As we make our way through Veterans day: Thank You for the respect you have shown to our veterans. As we make our way to Thanksgiving, let us give thanks for all we have and the life we have because of those who serve. We are all of us at Redstone-Military, Civilian and Contractor alike- servants of the people. I like to think that we give our best to aid our military and our country, not just for a paycheck- a certain necessity to provide for those we love, but for the love of our country and the people who live in it. At Christmas let us remember that the greatest gift one can give is to lay down one’s own life for a friend, country and family. So many, too many, have had to make this sacrifice for us. Look forward to a new year of giving all we can to help our country survive in this world. Work with the love of your country and the love of our fellow man in your heart.

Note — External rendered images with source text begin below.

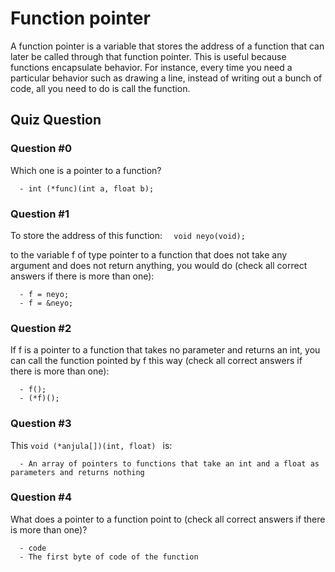 # Function pointer

A function pointer is a variable that stores the address of a function that can later be called through that function pointer. This is useful because functions encapsulate behavior. For instance, every time you need a particular behavior such as drawing a line, instead of writing out a bunch of code, all you need to do is call the function.

## Quiz Question

### Question #0

Which one is a pointer to a function?

      - int (*func)(int a, float b);

### Question #1

To store the address of this function:
`   void neyo(void);     `

to the variable f of type pointer to a function that does not take any argument and does not return anything, you would do (check all correct answers if there is more than one):

      - f = neyo;
      - f = &neyo;

### Question #2

If f is a pointer to a function that takes no parameter and returns an int, you can call the function pointed by f this way (check all correct answers if there is more than one):

      - f();
      - (*f)();

### Question #3

This `void (*anjula[])(int, float) ` is:

      - An array of pointers to functions that take an int and a float as parameters and returns nothing

### Question #4

What does a pointer to a function point to (check all correct answers if there is more than one)?

      - code
      - The first byte of code of the function


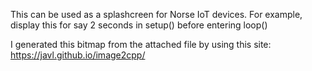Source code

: This can be used as a splashcreen for Norse IoT devices. For example, display this for say 2 seconds in setup() before entering loop()

I generated this bitmap from the attached file by using this site: https://javl.github.io/image2cpp/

Check on your neighbors and family in the bitter cold of winter or the hot summers, especially the very young and elderly. Support the agencies that provide for the poor and homeless. Visit a friend in the hospital or nursing home. The people who work in these places do an even better job if they know people are interested in what they do. If the public doesn’t care they get to where they don’t care which in turn can seriously affect the patients. We are all in this together, so remember that together we can make a difference in this life. While you’re alive it’s your turn to get the job done. Have a great and happy time throughout the holidays and beyond.

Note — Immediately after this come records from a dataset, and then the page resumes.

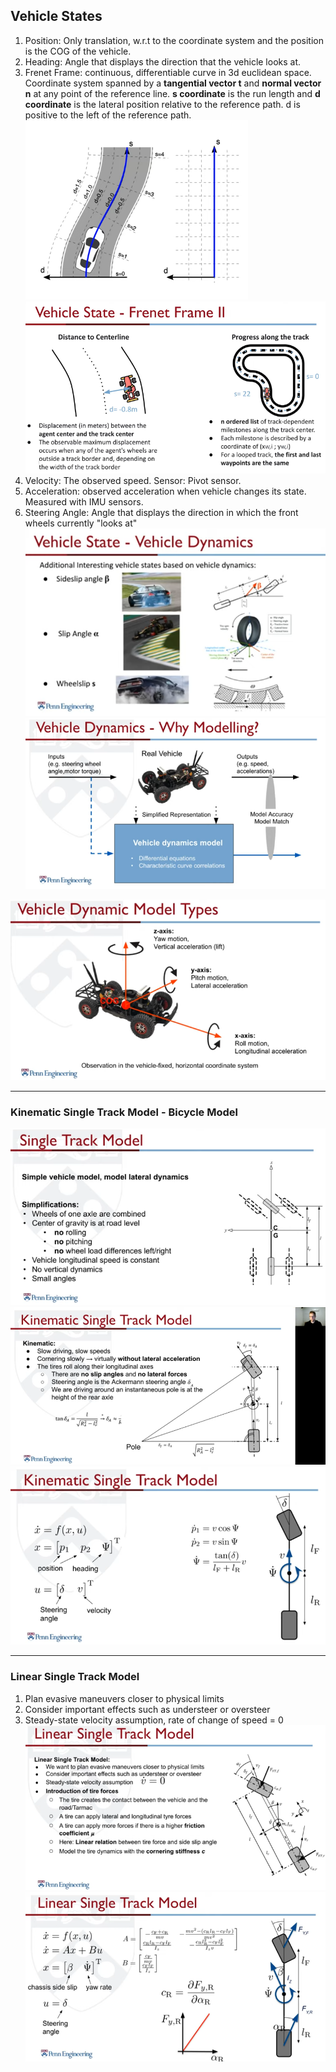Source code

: ## Vehicle States
1. Position: Only translation, w.r.t to the coordinate system and the position is the COG of the vehicle.
2. Heading: Angle that displays the direction that the vehicle looks at.
3. Frenet Frame: continuous, differentiable curve in 3d euclidean space. Coordinate system spanned by a **tangential vector t** and **normal vector n**  at any point of the reference line. **s coordinate** is the run length and **d coordinate** is the lateral position relative to the reference path. d is positive to the left of the reference path.
![bfd718f437e8a224ba229695bebce702.png](../_resources/bfd718f437e8a224ba229695bebce702.png)
![898f24c9509477b29e97db38c64fa07d.png](../_resources/898f24c9509477b29e97db38c64fa07d.png)
4. Velocity: The observed speed. Sensor: Pivot sensor.
5. Acceleration: observed acceleration when vehicle changes its state. Measured with IMU sensors.
6. Steering Angle: Angle that displays the direction in which the front wheels currently "looks at"
![86d2577655d2b82e785bf75a99ac2168.png](../_resources/86d2577655d2b82e785bf75a99ac2168.png)
![b0e9c69c9dcb61f6fa68db21a7abfc14.png](../_resources/b0e9c69c9dcb61f6fa68db21a7abfc14.png)

![7ad79b7af0cee0145521ea5b3ad4cd75.png](../_resources/7ad79b7af0cee0145521ea5b3ad4cd75.png)


* * *
### Kinematic Single Track Model - Bicycle Model
![5a1da25a0e40d51b6526d6387377b5c7.png](../_resources/5a1da25a0e40d51b6526d6387377b5c7.png)
![f722f1d8f98b295d833e71a2f10dcc51.png](../_resources/f722f1d8f98b295d833e71a2f10dcc51.png)
![e25773cbb13bf4ecf52962f56c3b4606.png](../_resources/e25773cbb13bf4ecf52962f56c3b4606.png)
* * *
### Linear Single Track Model
1. Plan evasive maneuvers closer to physical limits
2. Consider important effects such as understeer or oversteer
3. Steady-state velocity assumption, rate of change of speed = 0
![21f6dd27024a3e7d97dd9eec3d1196b7.png](../_resources/21f6dd27024a3e7d97dd9eec3d1196b7.png)
![ee88bd108a480ffac32cdc2647e246a1.png](../_resources/ee88bd108a480ffac32cdc2647e246a1.png)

May all your good dreams come true, and thanks for all that you do. I, as a veteran, want to say to the guys who keep the grass cut, our areas clean, and our vehicles running, and right on up to the Post Commander-
Thank you all for your service.
Jacin, US Army , SFC, E-7 Retired
Comments from Bill Alcorn: Program Manager at MSTD:
Myself and several others in this contract can relate to all that you have addressed in your email subjected; Veteran’s Day. As much as we try to forget all those issues, they never go away. For everyone, including me, that served in that war, I do not think there will ever be a complete closure. The “Welcome Home” program now going on helps, but nothing will ever take away; what we did, what we saw, friends and family that paid the Ultimate Sacrifice, and all the negative slurs and comments we heard. We must continue on with all the “good dreams” by helping each other, lean on our love ones, and keep our Faith in God and Country. I believe that what we did was a “just cause” and we did what we were ask to do, and that was to serve with Pride, Honor, and Loyalty to our Country. Thanks for taking the time to put into words your thoughts and comments of what really happen to all of us that served during the late 60’s and early 70’s, AND THANK YOU FOR YOUR SERVICE.